Be a-maze-d part 2

Be a-maze-d part 2

Generating and solving a maze represented by a 2d array using Python 3

2022-12-11

Welcome back!

This is part 2 of “Be a-maze-d”! You can read all about part 1 right here.

To sum up what we did in part 1:

  1. We talked about some maze solving algorithms
  2. We talked about depth first search
  3. We implemented a depth first search for solving a maze
  4. We created a nice colorful printing function

Automating maze generation

Ok, great, we solved our hand crafted maze.. But I’m sure no one really wants to create mazes using 0 and 1. Also, in order to test our beautiful implementation we will need many mazes. In the end, like any thing more or less, we want to automate the maze generation.

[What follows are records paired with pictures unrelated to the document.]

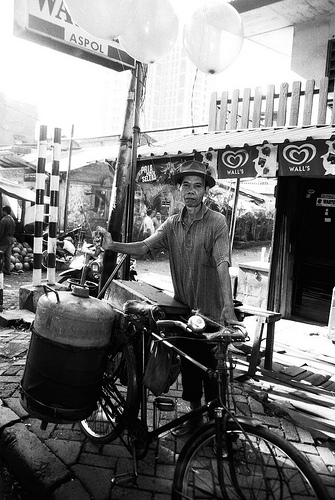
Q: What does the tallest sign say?
A: Aspol.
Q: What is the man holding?
A: Bicycle.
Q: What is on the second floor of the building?
A: Fence.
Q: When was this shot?
A: Daytime.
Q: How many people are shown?
A: 1.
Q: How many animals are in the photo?
A: 0.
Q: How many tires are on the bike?
A: 2.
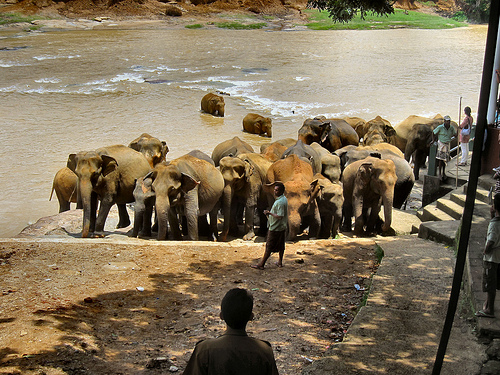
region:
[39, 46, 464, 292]
a group of elephants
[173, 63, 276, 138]
two elephants in the river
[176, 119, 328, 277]
a guy wearing shorts in front of the elephants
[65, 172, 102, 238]
a brown trunk of an elephant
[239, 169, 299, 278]
a guy wearing shorts and polo shirt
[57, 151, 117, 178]
big and floppy ears of an elephant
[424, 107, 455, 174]
a guy wearing a hat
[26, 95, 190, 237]
group of elephants at the river bank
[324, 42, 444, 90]
muddy colored river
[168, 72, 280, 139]
two elephants with trunks in the water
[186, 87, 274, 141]
elephants half way submerged in water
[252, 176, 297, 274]
man standing in front of heard of elephants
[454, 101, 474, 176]
woman standing on dock in front of water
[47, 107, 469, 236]
group of elephants at the edge of the water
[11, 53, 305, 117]
mild river rapids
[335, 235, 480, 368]
cement walkway leading to the water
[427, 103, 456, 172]
man in teal shirt with his back to the elephants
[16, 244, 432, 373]
shadows from trees cast across the beach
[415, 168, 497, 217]
cement steps leading up to dock in front of water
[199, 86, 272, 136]
elephants walking up to large group of elephants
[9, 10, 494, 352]
elephants on a shoreline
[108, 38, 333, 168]
these elephants might be crossing the river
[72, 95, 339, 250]
this man is standing by the elephants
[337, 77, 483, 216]
these people might be herding the elephants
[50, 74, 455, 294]
the elephants are standing on the shore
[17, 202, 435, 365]
the ground is muddy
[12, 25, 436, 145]
the water looks murky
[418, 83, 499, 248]
the people are standing on some kind of dock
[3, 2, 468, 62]
the other side of the river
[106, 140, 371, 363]
the guy is watching the elephants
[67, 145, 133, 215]
large elephant near water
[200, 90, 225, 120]
elephant walking in water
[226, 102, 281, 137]
brown elephant in water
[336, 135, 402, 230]
brown elephant next to stairs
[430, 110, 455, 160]
man wearing a green shirt and hat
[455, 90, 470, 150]
woman wearing pink shirt and white pants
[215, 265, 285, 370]
man wearing a brown shirt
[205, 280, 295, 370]
man looking at elephants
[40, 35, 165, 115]
lake with elephants in it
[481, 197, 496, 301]
man looking at elephants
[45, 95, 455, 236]
twenty-two elephants leaving a river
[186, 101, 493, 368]
five people at a river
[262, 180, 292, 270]
man wearing white shirt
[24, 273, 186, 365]
shadows from the trees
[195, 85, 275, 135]
two elephants walking across a river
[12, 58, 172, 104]
water foaming across the rocks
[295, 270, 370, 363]
garbage gathered on the ground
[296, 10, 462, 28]
grassy area across the river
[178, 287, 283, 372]
man watching the elephants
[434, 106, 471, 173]
two people talking near the elephants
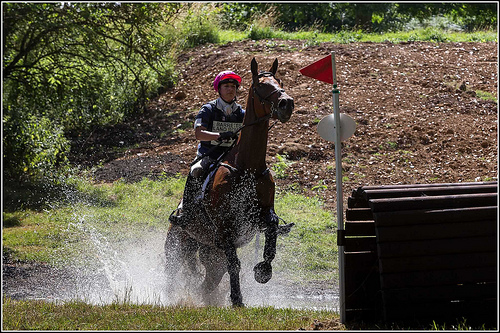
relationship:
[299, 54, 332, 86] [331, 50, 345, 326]
flag on pole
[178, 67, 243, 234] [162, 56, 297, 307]
jockey on horse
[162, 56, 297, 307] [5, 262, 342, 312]
horse running through creek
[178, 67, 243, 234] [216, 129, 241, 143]
jockey wearing glove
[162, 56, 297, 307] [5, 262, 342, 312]
horse galloping through creek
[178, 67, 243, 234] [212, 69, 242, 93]
jockey wearing helmet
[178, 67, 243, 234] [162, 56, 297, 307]
jockey riding horse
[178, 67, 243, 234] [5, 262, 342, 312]
jockey riding through creek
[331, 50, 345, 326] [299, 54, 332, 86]
pole has flag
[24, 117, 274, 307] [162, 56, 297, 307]
water spraying horse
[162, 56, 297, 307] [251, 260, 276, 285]
horse has hoof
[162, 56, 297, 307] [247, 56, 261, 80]
horse has ear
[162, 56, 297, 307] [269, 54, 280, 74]
horse has ear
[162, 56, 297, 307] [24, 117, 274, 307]
horse running through water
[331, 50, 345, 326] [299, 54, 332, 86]
pole holding flag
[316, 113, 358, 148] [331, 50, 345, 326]
sign on pole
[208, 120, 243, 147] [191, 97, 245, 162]
sign on uniform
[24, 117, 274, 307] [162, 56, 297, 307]
water splashing around horse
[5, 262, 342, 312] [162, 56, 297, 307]
creek near horse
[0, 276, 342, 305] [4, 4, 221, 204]
water in woods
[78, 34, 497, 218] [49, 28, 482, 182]
dirt on hill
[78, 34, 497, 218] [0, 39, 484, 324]
dirt on ground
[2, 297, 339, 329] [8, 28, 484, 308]
grass on ground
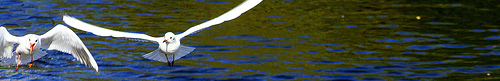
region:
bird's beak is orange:
[158, 34, 169, 44]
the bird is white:
[56, 0, 280, 64]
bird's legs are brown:
[164, 51, 183, 68]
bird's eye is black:
[170, 31, 177, 41]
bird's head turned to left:
[156, 25, 178, 49]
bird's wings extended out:
[54, 1, 304, 68]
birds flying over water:
[1, 1, 268, 71]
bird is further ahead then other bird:
[0, 16, 102, 79]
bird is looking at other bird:
[63, 2, 273, 69]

We can use more or less the same logic we used for solving the maze, but the conditions would be a bit different. Instead of just seeing where we can go and where we were, we need to check that we are not making the walls disappear. Of course we also need to check if we are out of bounds.

Jumping into the code

Our function would get a size for the maze, and initialize a 2d array all with ones.


def generate_maze(size):

    maze = []
    # initialize our matrix
    for i in range(0, size):
        maze.append([])
        for j in range(0, size):
            maze[i].append(1)

Let’s randomize the starting and ending point.


    startX = 1
    startY = 1
    endX = 1
    endY = 1

    # create a random starting point and ending point
    while startX == endX or startY == endY or abs(startX - endX) < (size/2) or abs(startY - endY) < (size/2):
        random.seed()
        startX = random.randint(1, size-2)
        startY = random.randint(1, size-2)
        endX = random.randint(1, size-2)
        endY = random.randint(1, size-2)

Note that we are using the abs function to determine whether our starting and ending points are too close.

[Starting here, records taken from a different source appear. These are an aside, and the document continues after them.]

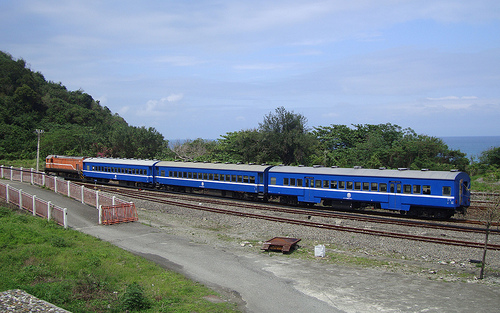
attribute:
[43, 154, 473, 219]
train — blue, moving, long, orange, gray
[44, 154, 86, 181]
car — red, orange, white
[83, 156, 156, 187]
car — blue, long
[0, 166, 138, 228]
fence — red, white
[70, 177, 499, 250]
tracks — brown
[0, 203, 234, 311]
grass — long, green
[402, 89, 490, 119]
clouds — wispy, white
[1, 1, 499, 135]
sky — blue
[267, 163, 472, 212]
car — long, blue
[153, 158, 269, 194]
car — long, blue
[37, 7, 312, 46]
clouds — white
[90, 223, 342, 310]
pathway — gray, concrete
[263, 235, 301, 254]
metal — brown, rusted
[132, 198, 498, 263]
gravel — gray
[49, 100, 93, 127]
bushes — tall, green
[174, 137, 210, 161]
bush — dead, brown, bare, small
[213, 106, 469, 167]
brush — green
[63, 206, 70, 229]
post — white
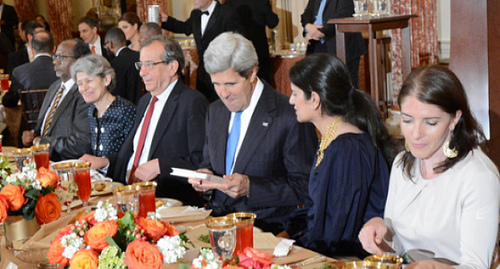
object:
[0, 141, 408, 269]
dinner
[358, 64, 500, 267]
woman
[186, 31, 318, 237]
man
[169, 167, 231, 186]
book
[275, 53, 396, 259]
woman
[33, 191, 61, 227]
roses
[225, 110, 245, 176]
tie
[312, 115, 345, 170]
necklace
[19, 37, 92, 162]
people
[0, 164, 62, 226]
bouquet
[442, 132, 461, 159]
earring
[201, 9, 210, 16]
tie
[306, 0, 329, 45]
shirt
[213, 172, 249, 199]
hands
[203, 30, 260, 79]
hair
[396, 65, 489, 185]
hair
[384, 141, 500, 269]
shirt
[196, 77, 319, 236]
jacket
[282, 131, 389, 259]
dress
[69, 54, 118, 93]
hair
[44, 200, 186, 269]
flower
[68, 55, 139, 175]
woman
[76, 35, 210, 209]
man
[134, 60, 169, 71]
glasses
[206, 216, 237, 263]
drinks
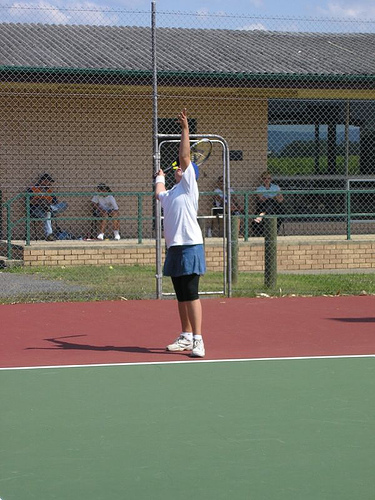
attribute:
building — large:
[5, 23, 373, 268]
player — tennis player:
[155, 107, 206, 357]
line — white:
[0, 352, 374, 370]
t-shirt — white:
[158, 161, 203, 246]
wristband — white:
[151, 172, 178, 187]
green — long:
[296, 190, 336, 195]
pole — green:
[297, 189, 373, 194]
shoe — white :
[191, 337, 205, 357]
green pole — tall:
[264, 216, 279, 296]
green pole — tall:
[225, 215, 243, 284]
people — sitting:
[18, 170, 123, 244]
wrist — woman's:
[151, 175, 169, 183]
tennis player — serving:
[154, 106, 205, 356]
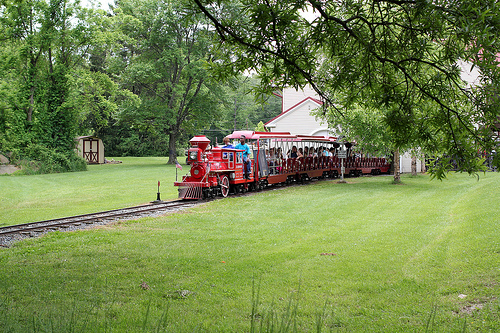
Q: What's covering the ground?
A: Grass.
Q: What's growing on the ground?
A: Grass.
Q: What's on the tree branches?
A: Leaves.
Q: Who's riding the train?
A: The people.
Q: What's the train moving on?
A: Tracks.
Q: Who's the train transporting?
A: The people.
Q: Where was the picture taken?
A: In a park.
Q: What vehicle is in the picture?
A: A train.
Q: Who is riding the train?
A: Visitors.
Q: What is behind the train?
A: A building.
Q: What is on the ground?
A: Grass.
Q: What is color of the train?
A: Red.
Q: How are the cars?
A: Open.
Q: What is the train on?
A: Tracks.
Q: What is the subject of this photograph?
A: Train.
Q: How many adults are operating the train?
A: Two.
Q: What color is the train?
A: Red.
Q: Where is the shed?
A: To the left, behind some trees.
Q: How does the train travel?
A: On rails.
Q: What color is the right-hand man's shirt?
A: Cyan.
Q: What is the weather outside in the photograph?
A: Cloudy.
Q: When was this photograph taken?
A: Daytime.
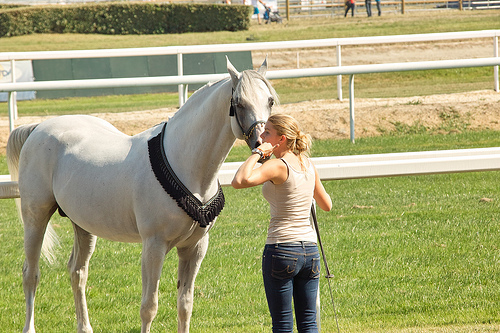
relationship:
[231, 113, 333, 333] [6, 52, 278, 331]
lady with horse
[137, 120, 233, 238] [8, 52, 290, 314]
black collar around horse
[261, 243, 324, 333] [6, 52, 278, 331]
blue jeans of woman with horse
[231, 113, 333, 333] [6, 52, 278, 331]
lady standing with horse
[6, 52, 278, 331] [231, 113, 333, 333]
horse and lady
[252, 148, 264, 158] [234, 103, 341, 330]
watch wrist of woman's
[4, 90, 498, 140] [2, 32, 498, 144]
path between railings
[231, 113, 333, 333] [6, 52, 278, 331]
lady standing in front of horse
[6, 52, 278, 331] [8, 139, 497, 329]
horse standing in grass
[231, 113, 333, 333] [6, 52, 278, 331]
lady standing near horse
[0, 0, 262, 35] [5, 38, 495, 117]
bushes behind rail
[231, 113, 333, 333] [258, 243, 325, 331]
lady wears blue jeans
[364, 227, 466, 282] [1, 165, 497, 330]
grass on field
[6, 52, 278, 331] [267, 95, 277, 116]
horse has eye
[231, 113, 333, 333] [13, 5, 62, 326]
lady face left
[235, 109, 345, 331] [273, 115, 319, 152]
lady has hair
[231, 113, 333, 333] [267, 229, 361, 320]
lady wears jeans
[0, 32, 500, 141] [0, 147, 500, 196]
rail around path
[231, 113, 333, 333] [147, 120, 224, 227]
lady hold bridle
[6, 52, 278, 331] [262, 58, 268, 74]
horse has ear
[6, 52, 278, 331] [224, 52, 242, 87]
horse has ear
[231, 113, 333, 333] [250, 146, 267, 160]
lady wearing watch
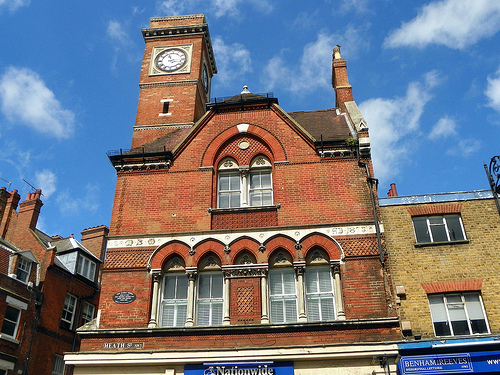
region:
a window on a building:
[155, 269, 192, 326]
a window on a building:
[190, 267, 227, 331]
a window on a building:
[265, 266, 301, 323]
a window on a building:
[303, 262, 341, 324]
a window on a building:
[213, 168, 243, 211]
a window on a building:
[244, 166, 276, 207]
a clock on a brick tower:
[147, 44, 194, 74]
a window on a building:
[423, 287, 493, 338]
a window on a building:
[405, 203, 472, 247]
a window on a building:
[56, 292, 77, 332]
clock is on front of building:
[149, 43, 194, 73]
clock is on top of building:
[149, 40, 190, 78]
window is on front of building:
[212, 151, 245, 211]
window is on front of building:
[410, 210, 468, 249]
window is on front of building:
[423, 285, 489, 337]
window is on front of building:
[264, 261, 297, 324]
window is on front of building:
[300, 260, 337, 325]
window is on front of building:
[192, 270, 228, 329]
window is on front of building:
[156, 271, 185, 326]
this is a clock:
[132, 42, 199, 79]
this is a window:
[214, 155, 249, 209]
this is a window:
[250, 162, 272, 210]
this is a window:
[160, 276, 185, 328]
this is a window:
[181, 239, 246, 341]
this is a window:
[269, 260, 304, 328]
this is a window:
[301, 260, 332, 322]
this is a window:
[413, 200, 466, 245]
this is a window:
[426, 287, 493, 347]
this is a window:
[75, 242, 102, 287]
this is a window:
[16, 257, 30, 287]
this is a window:
[55, 290, 80, 327]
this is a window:
[193, 267, 223, 330]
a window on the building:
[414, 216, 448, 237]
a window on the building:
[426, 308, 471, 330]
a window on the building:
[273, 256, 290, 316]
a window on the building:
[195, 262, 231, 325]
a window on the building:
[158, 262, 192, 319]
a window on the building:
[255, 167, 268, 212]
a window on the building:
[217, 171, 244, 213]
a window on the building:
[73, 241, 105, 281]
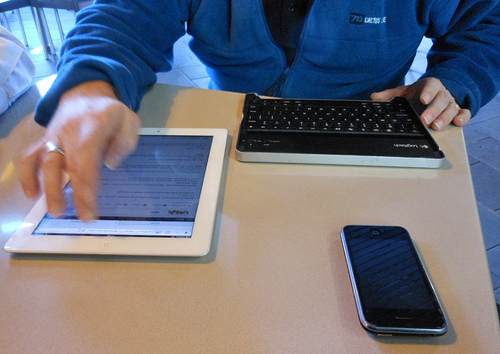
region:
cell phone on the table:
[336, 215, 448, 335]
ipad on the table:
[0, 125, 225, 260]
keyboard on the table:
[232, 85, 442, 175]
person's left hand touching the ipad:
[15, 77, 147, 217]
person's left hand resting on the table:
[365, 75, 465, 130]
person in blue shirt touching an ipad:
[30, 0, 490, 110]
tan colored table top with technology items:
[0, 70, 495, 345]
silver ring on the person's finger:
[40, 136, 61, 146]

Cool, now let’s use the same approach we used for solving the maze and see what’s missing.

    # Wrong code, do not use!
    ....

    options = []
    maze[currX][currY] = 0
    # start creating the maze halls
    while (currY != endY or currX != endX):
        
        if currX > 1 and maze[currX-1][currY] != 0: # left
            options.append(Point(currX-1, currY))

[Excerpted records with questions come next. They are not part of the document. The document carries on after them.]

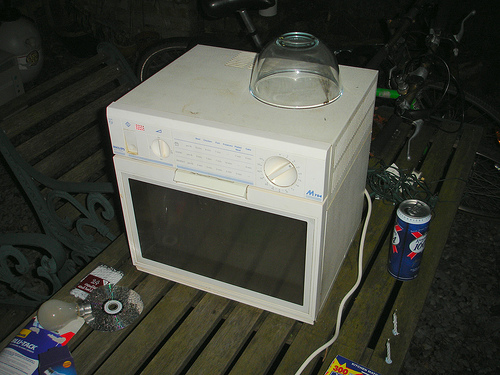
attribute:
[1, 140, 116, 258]
arm rest — metal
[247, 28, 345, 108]
bowl — down, glassy, inverted, glass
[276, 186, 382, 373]
cord — long, white, electrical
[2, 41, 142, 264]
chair — metal, wooden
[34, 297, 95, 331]
light bulb — white, glassy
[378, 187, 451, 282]
can — blue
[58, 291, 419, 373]
table — brown, wooden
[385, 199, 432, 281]
can — blue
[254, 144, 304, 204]
knob —  adjusting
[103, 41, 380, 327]
microwave oven — white,  microwave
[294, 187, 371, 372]
cord —  for power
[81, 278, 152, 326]
disk — compact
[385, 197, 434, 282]
beverage — tall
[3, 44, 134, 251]
bench — wood, old, iron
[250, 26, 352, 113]
glass —  clear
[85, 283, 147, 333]
compact disc —  without case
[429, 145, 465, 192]
bench — wooden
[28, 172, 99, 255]
armrest — wrought iron, ornamental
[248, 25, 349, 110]
bowl — clear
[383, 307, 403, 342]
candle — white, wax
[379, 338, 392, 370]
candle — white, wax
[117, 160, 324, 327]
oven door — closed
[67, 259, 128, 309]
cigarette pack — maroon, white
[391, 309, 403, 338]
candle — white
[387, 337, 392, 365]
candle — white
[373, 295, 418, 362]
rope — white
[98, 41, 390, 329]
microwave — white 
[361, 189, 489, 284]
can — beer, open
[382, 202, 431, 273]
can — red, white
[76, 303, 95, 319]
base — silver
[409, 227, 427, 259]
design — white, red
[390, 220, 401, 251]
design — red, white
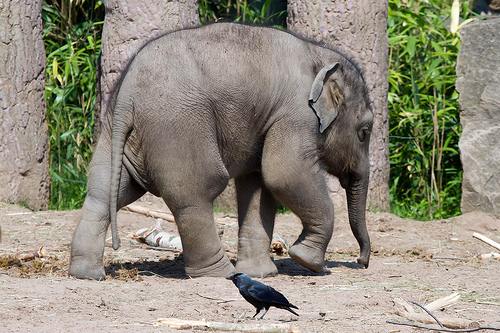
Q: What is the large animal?
A: Elephant.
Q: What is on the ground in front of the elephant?
A: Bird.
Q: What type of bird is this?
A: Crow.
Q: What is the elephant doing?
A: Walking.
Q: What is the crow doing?
A: Standing.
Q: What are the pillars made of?
A: Stone.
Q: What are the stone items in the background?
A: Pillars.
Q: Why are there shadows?
A: Sunny.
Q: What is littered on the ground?
A: Branches.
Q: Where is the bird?
A: On the ground.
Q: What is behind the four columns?
A: Plants.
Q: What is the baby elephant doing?
A: Walking.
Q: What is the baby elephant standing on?
A: Dirt.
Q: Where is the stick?
A: On the ground.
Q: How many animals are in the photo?
A: 2.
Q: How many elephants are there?
A: 1.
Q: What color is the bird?
A: Black.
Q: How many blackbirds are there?
A: 1.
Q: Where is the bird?
A: On the ground.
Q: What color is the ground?
A: Gray.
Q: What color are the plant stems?
A: Brown.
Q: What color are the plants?
A: Green.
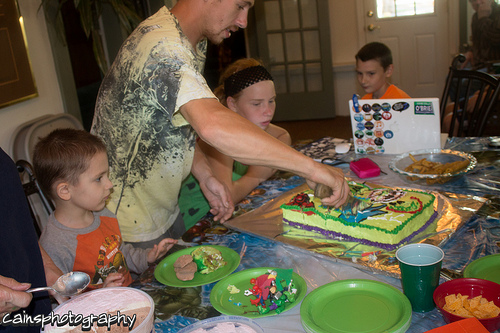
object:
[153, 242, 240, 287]
plate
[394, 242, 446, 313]
cup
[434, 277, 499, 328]
bowl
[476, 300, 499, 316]
chips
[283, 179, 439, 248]
cake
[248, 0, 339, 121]
door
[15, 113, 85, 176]
chair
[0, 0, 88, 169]
wall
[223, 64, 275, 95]
headband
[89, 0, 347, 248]
man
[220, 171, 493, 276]
tinfoil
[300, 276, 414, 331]
plates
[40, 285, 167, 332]
tub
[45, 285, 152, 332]
ice cream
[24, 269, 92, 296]
spoon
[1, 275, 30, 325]
hand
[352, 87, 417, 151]
shirt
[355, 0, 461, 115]
door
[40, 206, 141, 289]
shirt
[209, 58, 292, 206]
girl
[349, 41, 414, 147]
boy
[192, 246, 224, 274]
cake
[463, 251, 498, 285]
plate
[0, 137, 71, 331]
person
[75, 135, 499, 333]
table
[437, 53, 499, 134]
chair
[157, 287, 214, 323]
hulk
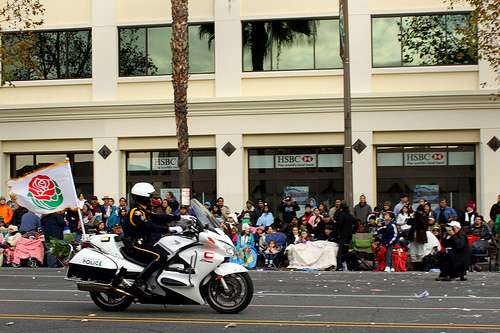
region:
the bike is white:
[64, 195, 255, 315]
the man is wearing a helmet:
[126, 180, 161, 211]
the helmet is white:
[128, 180, 159, 206]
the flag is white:
[3, 150, 96, 247]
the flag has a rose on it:
[21, 175, 71, 205]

        if currX + 2 < size and maze[currX+1][currY] != 0: # right
            options.append(Point(currX+1, currY))

        if currY +2 < size and maze[currX][currY+1] != 0: # up
            options.append(Point(currX, currY+1))

        if currY > 1 and maze[currX][currY-1] != 0: # down
            options.append(Point(currX, currY-1))

        if len(options) == 0: # no options means nowhere to go
            return None
        
        go_to_point = options.pop()
        currX = go_to_point.x
        currY = go_to_point.y
        maze[currX][currY] = 0

    return maze

I incremented the boundary check, so we don’t go over the outer walls. Instead of currX > 0 there’s currX > 1. Great, so that’s one problem solved. Other than that the code looks pretty much the same.

Let’s print the maze and see what we get.


def main():
    
    maze = generate_maze(20)
    print_maze(maze)

This is what I got:

Empty maze

Of course, that’s no good.. We want walls. Let’s add validation that we don’t destroy walls. Note that if we add the wall checking where we now check for the options, that’s not good enough. Let’s do that and see what happens.

    # Wrong code, do not use!
    ...

    while (currY != endY or currX != endX):
        

        if currX > 1 and maze[currX-1][currY] != 0 and maze[currX-2][currY] != 0: # left
            options.append(Point(currX-1, currY))

        if currX + 2 < size and maze[currX+1][currY] != 0 and maze[currX+2][currY] != 0: # right
            options.append(Point(currX+1, currY))

        if currY +2 < size and maze[currX][currY+1] != 0 and maze[currX][currY+2] != 0: # up
            options.append(Point(currX, currY+1))

        if currY > 1 and maze[currX][currY-1] != 0 and maze[currX][currY-2] != 0: # down
            options.append(Point(currX, currY-1))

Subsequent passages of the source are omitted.